Performa impresif IHSG ini tidak terlepas dari peran krusial investor asing yang membukukan pembelian bersih (net buy) senilai Rp 2,21 triliun di seluruh pasar. Mayoritas dari pembelian bersih ini, yaitu Rp 2,28 triliun, terjadi di pasar reguler, sementara di pasar negosiasi dan tunai, investor asing justru mencatat penjualan bersih sebesar Rp 74,3 miliar. Lonjakan signifikan ini menegaskan bahwa dana segar dari luar negeri menjadi motor utama penguatan pasar domestik, dengan keyakinan investor asing terhadap prospek ekonomi Indonesia dan nilai saham-saham pilihan yang mereka incar.
Saham BUMN sebagai Daya Tarik Utama
Saham-saham BUMN bertindak sebagai katalis utama pendorong IHSG hari ini, menjadi magnet bagi aliran dana asing. Bank Rakyat Indonesia (BBRI) menjadi favorit utama investor asing, dengan penguatan 6,30% mencapai Rp 4.050 per saham. BBRI mencatat pembelian bersih oleh investor asing hingga Rp 718,81 miliar, menunjukkan kepercayaan yang kuat terhadap fundamental perusahaan.
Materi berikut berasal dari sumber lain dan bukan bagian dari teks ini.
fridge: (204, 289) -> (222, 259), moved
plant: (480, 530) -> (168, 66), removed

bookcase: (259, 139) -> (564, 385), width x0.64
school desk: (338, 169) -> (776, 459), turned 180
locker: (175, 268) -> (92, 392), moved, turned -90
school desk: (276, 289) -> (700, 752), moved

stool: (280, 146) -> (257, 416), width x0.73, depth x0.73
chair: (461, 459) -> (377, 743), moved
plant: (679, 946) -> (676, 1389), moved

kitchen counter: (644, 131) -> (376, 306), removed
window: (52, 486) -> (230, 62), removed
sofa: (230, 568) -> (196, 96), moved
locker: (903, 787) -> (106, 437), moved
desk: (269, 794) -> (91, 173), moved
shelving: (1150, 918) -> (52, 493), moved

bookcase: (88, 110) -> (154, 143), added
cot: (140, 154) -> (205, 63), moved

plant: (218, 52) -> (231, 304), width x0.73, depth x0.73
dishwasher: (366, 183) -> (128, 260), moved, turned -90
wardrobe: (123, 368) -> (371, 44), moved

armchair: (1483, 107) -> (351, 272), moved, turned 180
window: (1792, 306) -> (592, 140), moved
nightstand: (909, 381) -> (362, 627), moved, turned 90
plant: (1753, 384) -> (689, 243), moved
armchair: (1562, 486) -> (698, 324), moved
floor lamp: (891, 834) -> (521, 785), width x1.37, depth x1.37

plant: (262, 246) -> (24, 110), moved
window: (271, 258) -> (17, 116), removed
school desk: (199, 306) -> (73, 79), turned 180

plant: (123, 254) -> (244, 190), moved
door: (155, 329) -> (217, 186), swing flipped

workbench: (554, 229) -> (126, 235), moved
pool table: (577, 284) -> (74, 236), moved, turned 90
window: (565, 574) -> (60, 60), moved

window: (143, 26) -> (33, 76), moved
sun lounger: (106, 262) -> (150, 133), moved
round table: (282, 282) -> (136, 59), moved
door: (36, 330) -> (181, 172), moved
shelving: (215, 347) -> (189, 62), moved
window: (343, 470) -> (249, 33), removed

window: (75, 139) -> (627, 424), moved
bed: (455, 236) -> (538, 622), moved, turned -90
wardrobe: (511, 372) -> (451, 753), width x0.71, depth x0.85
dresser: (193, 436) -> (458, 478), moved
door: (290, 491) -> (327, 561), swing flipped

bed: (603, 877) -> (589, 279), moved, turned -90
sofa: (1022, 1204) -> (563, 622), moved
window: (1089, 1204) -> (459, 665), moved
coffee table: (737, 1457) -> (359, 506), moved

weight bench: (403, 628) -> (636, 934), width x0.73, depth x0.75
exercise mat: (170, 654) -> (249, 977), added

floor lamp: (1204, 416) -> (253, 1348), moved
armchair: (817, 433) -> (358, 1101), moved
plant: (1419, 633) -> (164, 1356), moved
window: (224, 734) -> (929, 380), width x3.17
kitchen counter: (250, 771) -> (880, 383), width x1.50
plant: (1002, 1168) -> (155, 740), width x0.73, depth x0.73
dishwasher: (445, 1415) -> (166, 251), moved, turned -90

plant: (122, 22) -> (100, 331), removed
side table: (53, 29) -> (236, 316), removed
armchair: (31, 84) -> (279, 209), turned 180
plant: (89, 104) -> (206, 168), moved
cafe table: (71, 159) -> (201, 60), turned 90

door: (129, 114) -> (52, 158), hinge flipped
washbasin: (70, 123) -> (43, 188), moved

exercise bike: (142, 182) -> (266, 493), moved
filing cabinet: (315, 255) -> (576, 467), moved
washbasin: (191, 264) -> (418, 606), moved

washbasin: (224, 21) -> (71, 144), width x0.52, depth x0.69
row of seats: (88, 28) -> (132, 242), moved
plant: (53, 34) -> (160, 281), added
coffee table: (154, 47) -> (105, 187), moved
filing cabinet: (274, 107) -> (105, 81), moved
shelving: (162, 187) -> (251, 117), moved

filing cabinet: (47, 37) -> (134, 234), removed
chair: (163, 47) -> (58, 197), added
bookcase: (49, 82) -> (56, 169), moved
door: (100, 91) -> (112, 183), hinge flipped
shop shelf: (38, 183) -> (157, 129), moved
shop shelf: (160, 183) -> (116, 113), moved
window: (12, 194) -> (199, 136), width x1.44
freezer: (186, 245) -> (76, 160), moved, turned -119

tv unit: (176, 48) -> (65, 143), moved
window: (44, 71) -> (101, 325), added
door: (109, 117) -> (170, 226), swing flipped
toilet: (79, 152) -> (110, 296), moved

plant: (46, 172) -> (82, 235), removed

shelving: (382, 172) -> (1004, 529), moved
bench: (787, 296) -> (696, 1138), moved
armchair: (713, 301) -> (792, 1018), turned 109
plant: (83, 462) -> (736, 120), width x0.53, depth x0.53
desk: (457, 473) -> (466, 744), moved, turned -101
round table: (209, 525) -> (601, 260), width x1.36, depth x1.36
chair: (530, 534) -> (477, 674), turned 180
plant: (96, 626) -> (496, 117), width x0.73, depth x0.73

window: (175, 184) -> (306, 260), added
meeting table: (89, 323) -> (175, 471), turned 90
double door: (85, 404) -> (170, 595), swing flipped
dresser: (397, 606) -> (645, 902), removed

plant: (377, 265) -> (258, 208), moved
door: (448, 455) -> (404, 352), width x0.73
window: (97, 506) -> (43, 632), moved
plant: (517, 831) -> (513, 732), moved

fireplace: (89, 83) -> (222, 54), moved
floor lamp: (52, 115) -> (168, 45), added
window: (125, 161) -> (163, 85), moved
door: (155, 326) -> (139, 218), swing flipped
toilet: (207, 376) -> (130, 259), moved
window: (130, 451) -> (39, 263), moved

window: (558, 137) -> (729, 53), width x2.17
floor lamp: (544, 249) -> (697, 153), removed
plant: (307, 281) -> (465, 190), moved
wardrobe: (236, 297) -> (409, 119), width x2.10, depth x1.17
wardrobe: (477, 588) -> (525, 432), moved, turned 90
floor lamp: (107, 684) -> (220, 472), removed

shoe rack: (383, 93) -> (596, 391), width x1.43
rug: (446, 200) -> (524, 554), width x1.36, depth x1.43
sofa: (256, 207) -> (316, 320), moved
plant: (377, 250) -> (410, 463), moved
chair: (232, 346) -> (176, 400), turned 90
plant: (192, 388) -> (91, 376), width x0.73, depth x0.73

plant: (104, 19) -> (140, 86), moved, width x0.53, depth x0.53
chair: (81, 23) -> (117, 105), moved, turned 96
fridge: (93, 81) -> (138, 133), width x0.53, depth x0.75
Ini menunjukkan bahwa BBRI tetap menjadi pilihan utama bagi investor yang mencari stabilitas dan pertumbuhan di pasar keuangan.
Selain BBRI, Bank Mandiri (BMRI) juga menarik perhatian signifikan dari investor asing, dengan kenaikan 4,03% menjadi Rp 4.910 per saham. Aliran masuk modal asing ke BMRI mencapai Rp 511,51 miliar, menandakan bahwa bank pelat merah ini juga dinilai memiliki prospek cerah. Tidak ketinggalan, Telkom Indonesia (TLKM) turut menguat 6,35% ke level Rp 3.180 per saham, dengan net buy asing mencapai Rp 343,88 miliar. Secara keseluruhan, tiga emiten BUMN ini secara kolektif membukukan pembelian bersih oleh investor asing hingga Rp 1,57 triliun, mengukuhkan posisi mereka sebagai pilar kekuatan di pasar saham Indonesia dan menunjukkan daya tarik investasi yang besar bagi investor global.